A couple of weeks ago, at my philosophy, secularism and critical religion blog site, I tackled this issue from more the religious angle.
Now, I want to go more into the politics angle.
I'm excerpting from, and editing, that post.
First, the claim that it does hate Palestinians in general, and Palestinian Christians in particular, is a fair one, based on this open letter in Mondoweiss that the Christian Century refused to publish in response to an editorial there.
For secularists, non-Christians, and Christian laypeople who don't know the Christian literary world, Christian Century is not a fundamentalist or conservative evangelical magazine. It's also not a liberal evangelical outlet; in other words, it's not Sojourners.
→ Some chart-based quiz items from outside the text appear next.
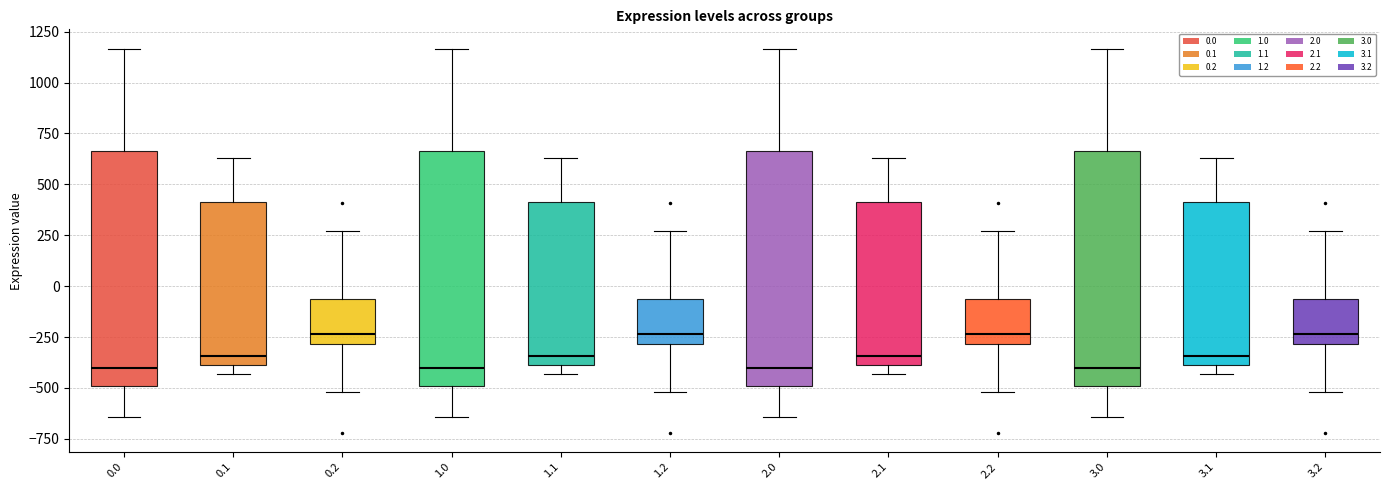

Reading left to right, transcribe this box plot: for each box, give where its median line is, the range the box spans, and where its two whiskers end, as read against the y-axis. The values are not printed on the chart, so give them approximately, as read against the axis.

0.0: median -400, box -500 to 650, whiskers -650 to 1150
0.1: median -350, box -400 to 400, whiskers -450 to 650
0.2: median -250, box -300 to -50, whiskers -500 to 250
1.0: median -400, box -500 to 650, whiskers -650 to 1150
1.1: median -350, box -400 to 400, whiskers -450 to 650
1.2: median -250, box -300 to -50, whiskers -500 to 250
2.0: median -400, box -500 to 650, whiskers -650 to 1150
2.1: median -350, box -400 to 400, whiskers -450 to 650
2.2: median -250, box -300 to -50, whiskers -500 to 250
3.0: median -400, box -500 to 650, whiskers -650 to 1150
3.1: median -350, box -400 to 400, whiskers -450 to 650
3.2: median -250, box -300 to -50, whiskers -500 to 250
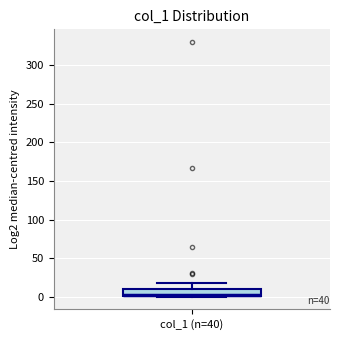

Transcribe this box plot: give where the median line is, the range the box spans, and where the two whiskers end, as read against the y-axis. The values are not printed on the chart, so give them approximately, as read against the axis.

median 0 (just above the box's lower edge), box 0 to 10, whiskers 0 to 20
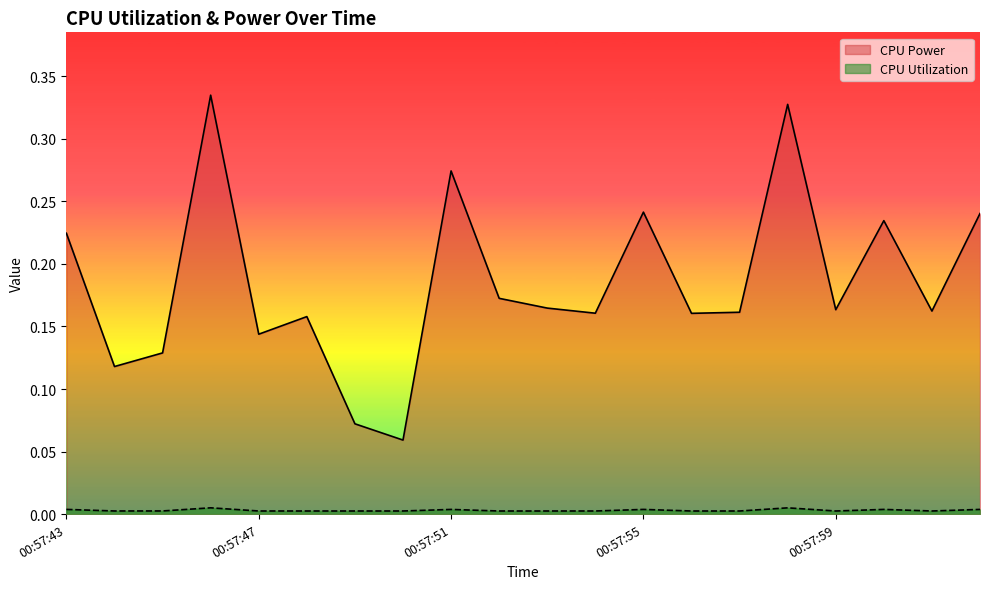

Reading left to right, extract all data points from this chart.

CPU Power: 0.2	0.1	0.1	0.3	0.1	0.2	0.1	0.1	0.3	0.2	0.2	0.2	0.2	0.2	0.2	0.3	0.2	0.2	0.2	0.2
CPU Utilization: 0.0	0.0	0.0	0.0	0.0	0.0	0.0	0.0	0.0	0.0	0.0	0.0	0.0	0.0	0.0	0.0	0.0	0.0	0.0	0.0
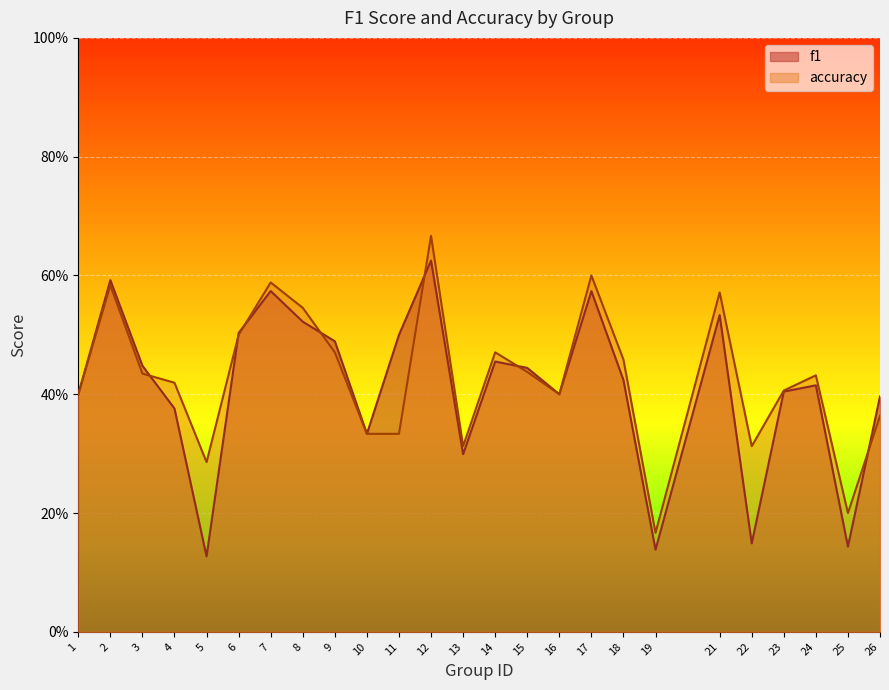

Reading left to right, transcribe all the data shown in this chart.

f1: 0.4	0.6	0.4	0.4	0.1	0.5	0.6	0.5	0.5	0.3	0.5	0.6	0.3	0.5	0.4	0.4	0.6	0.4	0.1	0.5	0.1	0.4	0.4	0.1	0.4
accuracy: 0.4	0.6	0.4	0.4	0.3	0.5	0.6	0.5	0.5	0.3	0.3	0.7	0.3	0.5	0.4	0.4	0.6	0.5	0.2	0.6	0.3	0.4	0.4	0.2	0.4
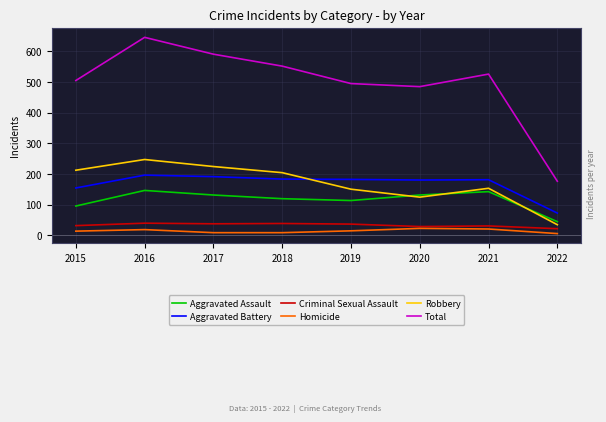

True or false: Aggravated Battery and Homicide intersect in this chart.

False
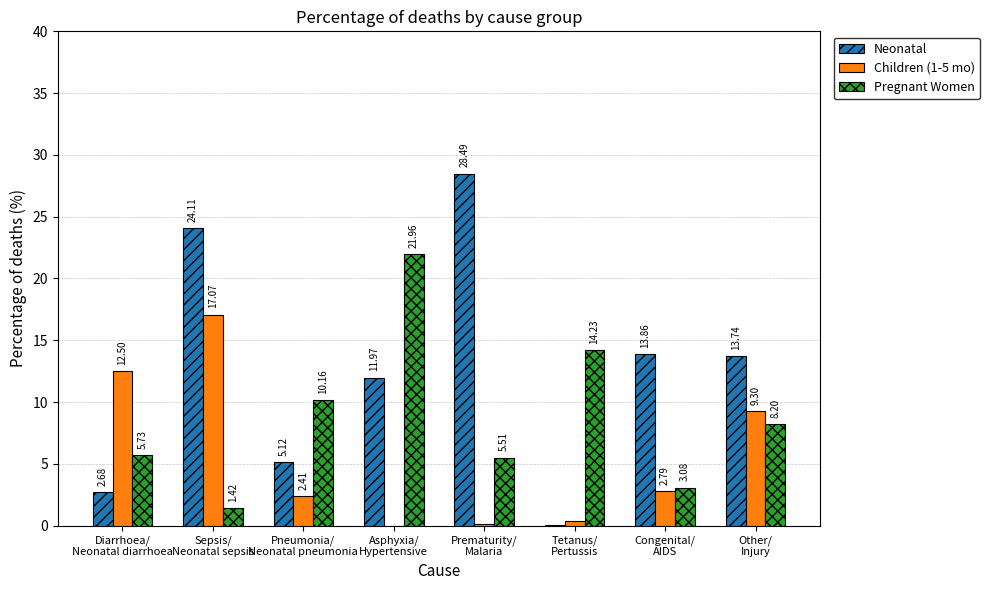

The value of Children (1-5 mo) at Congenital/
AIDS is 0.7. True or false?

False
What it is, is the voice of ecumenical mainline Protestantism. In other words, churches whose denomination leaders, colleges and seminaries, and most pastors in the pulpit do NOT believe in a Rapture, do NOT believe that, contra Paul in Romans, "all Israel will be saved" before the Apocalypse, and have no religious reason to suck up to Israel at the expense of either a separate Palestinian state, or full Palestinian rights within a one-state solution. (Think Episcopalians, United Methodist Church, liberal wing of Lutherans and Presbyterians, etc.)
The quote I reference, for the non-evangelical types? Romans 11, specifically, quoting 11:23-26a:
23 And if they do not persist in unbelief, they will be grafted in, for God is able to graft them in again. 24 After all, if you were cut out of an olive tree that is wild by nature, and contrary to nature were grafted into a cultivated olive tree, how much more readily will these, the natural branches, be grafted into their own olive tree! 25 I do not want you to be ignorant of this mystery, brothers and sisters, so that you may not be conceited: Israel has experienced a hardening in part until the full number of the Gentiles has come in, 26 and in this way all Israel will be saved.No, liberal Protestants don't believe that as a literal event, just as they know that Paul was wrong about a Second Coming in his lifetime or soon thereafter. They also don't (on paper!) believe that we must support Israel with foreign aid for this reason. (See below on foreign aid, in more detail.)
Back to the details of the rejection. Specifically, this claim:
When US Christians talk about Israel and Palestine, we should do so with care, recognize that we’re guests in someone else’s conversation, and resist easy answers.
Wrong. Wrong. Wrong.
As long as the United States government gives foreign aid to Israel while turning a blind eye to settlements, it's our conversation, too. It's the conversation of every American citizen, whether mainline Protestant, other Christian, Jew, Muslim, or even secularist.
And, as such, it's wrong when it says that only the "two-state solution" is viable.
For starters, Israel itself has made it non-viable, with a border wall that would be the envy (and is) of Donald J. Trump, followed by settlements in pre-1967 Palestine protected by that wall, followed by harassment on the other side of that wall and more. Either the editorial board of Christian Century knows this, and knows this is why liberal Zionists like Peter Beinart have jumped ship on the two-state solution, and they're being obtuse to their readers, or they don't know this and are being obtuse to themselves, or there's a split, like an apparent split on other things Israel, and the board needs to abandon the will o'the wisp of "consensus."
Showing how behind the times they are, the editors cite an EIGHT-year-old piece of theirs explaining why they think the one-state solution is not viable. People who know better have long ago rejected those ideas.
It's shameful, politically and otherwise, for the Century to have not published the response to its editorial. And, that goes above and beyond its getting this issue wrong in the first place. It's shameful, period.
It's also shameful, and hypocritical, because liberal Protestant Christianity, in things like the civil rights movement, has long believed in political activism.